Is this to insert an exception in particular – or just to abort a thread.

E.g. if i have an algorithm that is parallelized and once one thread finds a solution or identifies a condition that fails everything, then all threads should be aborted but not specifically or necessarily with an exception.

Thanks for the positive comment!

You got me :slight_smile: I was thinking about that. Roughly I guess there are two ways out, (1) is to mark the signals you get from sig_pending/1 and (2) would be to provide a predicate that tests whether a signal is blocked (which already exists internally as that is used to decide whether we should block a signal). So far I’m not convinced it is worth adding. When considered necessary the second solution is probably best as the first requires some ugly wrapping of the signal goals that will probably just be annoying for most users.

Another thing I was considering is to add a possibility for thread_wait/2 to include waiting for a signal. At least that is backed up by the POSIX sigwait() primitive. If you want to wait for something you already can wait for messages or database changes. That may be enough?

That is what first_solution/3 uses thread signals for. I think it is valid usage. The main complication is that you must make sure that it is safe to interrupt your code. Pure Prolog code is. Anything that involves side effects or allocates things such as (file) handles must make sure to properly cleanup. Most of this can be achieved using setup_call_cleanup/3, undo/1, transaction/1, etc. The other problem concerns blocking calls. As explained in the docs, this is mostly solved. Still, it requires foreign code to be aware of signals (properly behaved code should be anyway) and some APIs cannot be aborted, which requires fallback to polling (if that is possible). Polling either wastes CPU cycles or results in slow response :frowning:

Will be corrected at the next release. The quickest way to get the docs here was to view them in PlDoc and copy/paste.

When I read

force a thread to abort its current goal by inserting an exception into its control flow.

the model that came to mind is that of print spooling.


I know that many don’t dig into understanding how to communicate with debuggers via the API but many have experience with trying to kill a large print job while it is printing.


Another similar usage that comes to mind is web crawlers

You’re probably right about this, the use cases are narrow.

Distributed SWI-Prolog

I think this is a great idea. What came to my mind is that this (along with the whole signal API) can provide the infrastructure to make SWI-Prolog truly distributed, allowing inter-process communication by sending signals across the network or to processes in the same machine (it is better and more generic that simple message passing with mailboxes). I think this, together with the redis library would cover this major use case of having a distributed prolog system. This, in my humble opinion, will give SWI-Prolog a major advantage given the current distributed world.
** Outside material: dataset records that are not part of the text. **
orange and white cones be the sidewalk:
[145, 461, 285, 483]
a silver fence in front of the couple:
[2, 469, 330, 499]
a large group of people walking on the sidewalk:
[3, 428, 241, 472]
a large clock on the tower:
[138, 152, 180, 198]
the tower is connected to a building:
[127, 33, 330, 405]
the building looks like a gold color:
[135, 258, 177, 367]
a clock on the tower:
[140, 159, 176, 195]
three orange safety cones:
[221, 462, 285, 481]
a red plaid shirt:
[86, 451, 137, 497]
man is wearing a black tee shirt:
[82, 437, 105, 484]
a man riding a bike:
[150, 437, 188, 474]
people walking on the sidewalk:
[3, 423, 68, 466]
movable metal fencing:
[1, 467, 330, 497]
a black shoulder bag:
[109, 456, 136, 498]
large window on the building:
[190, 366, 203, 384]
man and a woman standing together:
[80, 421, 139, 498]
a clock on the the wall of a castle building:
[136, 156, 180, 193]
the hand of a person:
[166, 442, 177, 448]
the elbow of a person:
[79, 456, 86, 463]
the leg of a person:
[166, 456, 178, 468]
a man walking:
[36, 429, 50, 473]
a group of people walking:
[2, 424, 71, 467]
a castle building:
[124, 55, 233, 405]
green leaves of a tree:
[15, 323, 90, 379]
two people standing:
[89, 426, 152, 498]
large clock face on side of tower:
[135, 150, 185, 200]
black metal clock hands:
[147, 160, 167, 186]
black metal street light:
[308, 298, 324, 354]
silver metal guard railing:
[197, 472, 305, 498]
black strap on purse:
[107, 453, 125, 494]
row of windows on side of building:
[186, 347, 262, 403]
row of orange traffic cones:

Conceptually, speaking – its probably cleaner to support a “signal native” wait rather than force the programmer to know and use other, unrelated, mechanisms such as messaging and the database.

Unless, messaging here means messaging related to signals.

I’m interested to hear what you have in mind. Signalling doesn’t sound like a great idea to solve distributed programming issues, possibly beside dealing with urgent and unexpected situations. If it is unexpected you’re not going to wait for them though :slight_smile:

Note that you can fairly easily deal without sigwait. Just make the signal handler call e.g. assert(signalled) and use thread_wait/2 on signalled/0. I that will do until we have a good use case.

I’ve used POSIX sigwait() once. It is a famous trick to stop a thread: send it a signal, have the signal handler signal a semaphore such that the signalling thread can wait for the signal to be handled and then make the signal handler block using sigwait(). SWI-Prolog’s atom garbage collector used that before it was able to run without stopping threads.

You can now use a similar trick in Prolog. That is a little easier as Prolog signals can safely be mixed with everything while POSIX signal handlers must be handled with care (but they run truly asynchronous). Still, stopping a thread is typically a bad idea.